Actually, even writing Java code is too difficult for many Hadoop users now. They prefer to write SQL. (Even SQL is too hard for some, and they use automated tools to generate the SQL and produce charts.)

1 comments

As you talk about your background more I'm getting where you're coming from. GPUs are obviously more powerful and capable for high-end graphics disregarding power efficiency. And if you're doing Hadoop big data your perspective makes more sense to me, because storage-centric applications really have no use for FPGAs. Maybe they'll be useful for querying one day, but they sure can't store large datasets. I get your point that FPGAs are not a universal panacea, but in the case of GPUs for supercomputing, and not graphics tasks, I think they are.
In the past, GPUs weren't that practical for big data, since they offered a lot of CPU power, but not much in the way of I/O. It's possible that PCI-e 3.0 and 4.0 will change that, since they supposedly offer up to 15 GB/s and 31 GB/s bandwidth.

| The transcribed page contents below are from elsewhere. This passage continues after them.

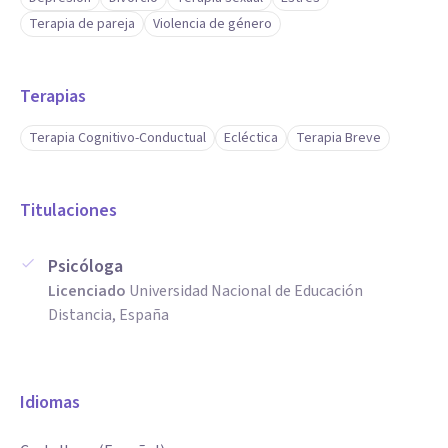
Terapia de pareja
Violencia de género
Terapias
Terapia Cognitivo-Conductual
Ecléctica
Terapia Breve
Titulaciones
Psicóloga
Licenciado
Universidad Nacional de Educación
Distancia, España
Idiomas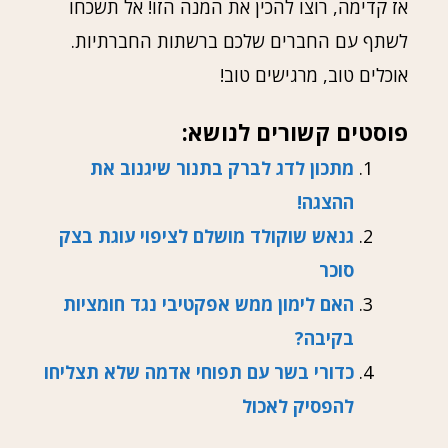
אז קדימה, רוצו להכין את המנה הזו! אל תשכחו
לשתף עם החברים שלכם ברשתות החברתיות.
אוכלים טוב, מרגישים טוב!
פוסטים קשורים לנושא:
מתכון לדג לברק בתנור שיגנוב את
ההצגה!
גנאש שוקולד מושלם לציפוי עוגת בצק
סוכר
האם לימון ממש אפקטיבי נגד חומציות
בקיבה?
כדורי בשר עם תפוחי אדמה שלא תצליחו
להפסיק לאכול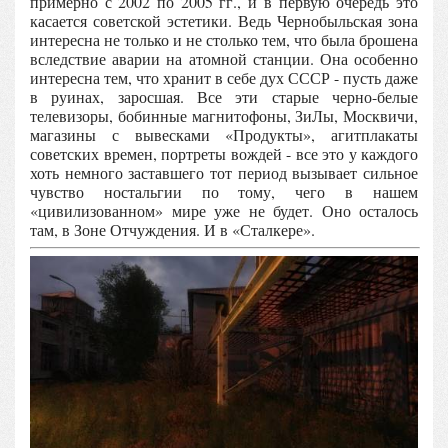
примерно с 2002 по 2005 гг., и в первую очередь это
касается советской эстетики. Ведь Чернобыльская зона
интересна не только и не столько тем, что была брошена
вследствие аварии на атомной станции. Она особенно
интересна тем, что хранит в себе дух СССР - пусть даже
в руинах, заросшая. Все эти старые черно-белые
телевизоры, бобинные магнитофоны, ЗиЛы, Москвичи,
магазины с вывесками «Продукты», агитплакаты
советских времен, портреты вождей - все это у каждого
хоть немного заставшего тот период вызывает сильное
чувство ностальгии по тому, чего в нашем
«цивилизованном» мире уже не будет. Оно осталось
там, в Зоне Отчуждения. И в «Сталкере».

Big data is more than just querying. There are people running fancy machine learning algorithms. Those are the people most likely to use the flexibility of having a Java (or other programming language) interface.

I'm curious why you think FPGAs will win over GPUs in HPC. I struggle to imagine academics writing Verilog or VHDL. I can just barely see them sending in legions of grad students to try to write CUDA or OpenCL, but RTL design seems a bridge too far. I also haven't heard of any of the big FPGA companies trying to make a splash in HPC, whereas NVIDIA has been very active with Tesla and its other high-end offerings.